Data below —
"""
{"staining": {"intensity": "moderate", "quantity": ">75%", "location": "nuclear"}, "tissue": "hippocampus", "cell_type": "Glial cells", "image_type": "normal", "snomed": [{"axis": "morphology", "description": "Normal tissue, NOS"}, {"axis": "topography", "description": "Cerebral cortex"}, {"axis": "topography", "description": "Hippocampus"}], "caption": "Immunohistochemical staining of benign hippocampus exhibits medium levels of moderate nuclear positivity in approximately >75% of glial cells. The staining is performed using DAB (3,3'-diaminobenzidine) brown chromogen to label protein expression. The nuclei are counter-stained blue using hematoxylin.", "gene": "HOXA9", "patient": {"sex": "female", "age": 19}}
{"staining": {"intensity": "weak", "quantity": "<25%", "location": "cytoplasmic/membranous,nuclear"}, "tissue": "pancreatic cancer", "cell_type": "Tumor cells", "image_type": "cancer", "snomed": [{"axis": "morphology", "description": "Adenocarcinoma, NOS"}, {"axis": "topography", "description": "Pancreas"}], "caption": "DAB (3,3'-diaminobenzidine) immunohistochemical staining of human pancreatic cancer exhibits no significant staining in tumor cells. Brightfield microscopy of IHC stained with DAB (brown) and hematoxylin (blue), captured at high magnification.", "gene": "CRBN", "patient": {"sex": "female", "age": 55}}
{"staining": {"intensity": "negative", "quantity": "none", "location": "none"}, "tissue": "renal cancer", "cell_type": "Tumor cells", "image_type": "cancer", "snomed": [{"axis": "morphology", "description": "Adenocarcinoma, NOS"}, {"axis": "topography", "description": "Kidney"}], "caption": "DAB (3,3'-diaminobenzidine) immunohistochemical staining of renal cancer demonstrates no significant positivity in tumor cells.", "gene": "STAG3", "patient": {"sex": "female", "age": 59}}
"""
Description of the task — Transcribe all the material, making sure each line matches the original.

Answer section —
{"staining": {"intensity": "moderate", "quantity": ">75%", "location": "nuclear"}, "tissue": "hippocampus", "cell_type": "Glial cells", "image_type": "normal", "snomed": [{"axis": "morphology", "description": "Normal tissue, NOS"}, {"axis": "topography", "description": "Cerebral cortex"}, {"axis": "topography", "description": "Hippocampus"}], "caption": "Immunohistochemical staining of benign hippocampus exhibits medium levels of moderate nuclear positivity in approximately >75% of glial cells. The staining is performed using DAB (3,3'-diaminobenzidine) brown chromogen to label protein expression. The nuclei are counter-stained blue using hematoxylin.", "gene": "HOXA9", "patient": {"sex": "female", "age": 19}}
{"staining": {"intensity": "weak", "quantity": "<25%", "location": "cytoplasmic/membranous,nuclear"}, "tissue": "pancreatic cancer", "cell_type": "Tumor cells", "image_type": "cancer", "snomed": [{"axis": "morphology", "description": "Adenocarcinoma, NOS"}, {"axis": "topography", "description": "Pancreas"}], "caption": "DAB (3,3'-diaminobenzidine) immunohistochemical staining of human pancreatic cancer exhibits no significant staining in tumor cells. Brightfield microscopy of IHC stained with DAB (brown) and hematoxylin (blue), captured at high magnification.", "gene": "CRBN", "patient": {"sex": "female", "age": 55}}
{"staining": {"intensity": "negative", "quantity": "none", "location": "none"}, "tissue": "renal cancer", "cell_type": "Tumor cells", "image_type": "cancer", "snomed": [{"axis": "morphology", "description": "Adenocarcinoma, NOS"}, {"axis": "topography", "description": "Kidney"}], "caption": "DAB (3,3'-diaminobenzidine) immunohistochemical staining of renal cancer demonstrates no significant positivity in tumor cells.", "gene": "STAG3", "patient": {"sex": "female", "age": 59}}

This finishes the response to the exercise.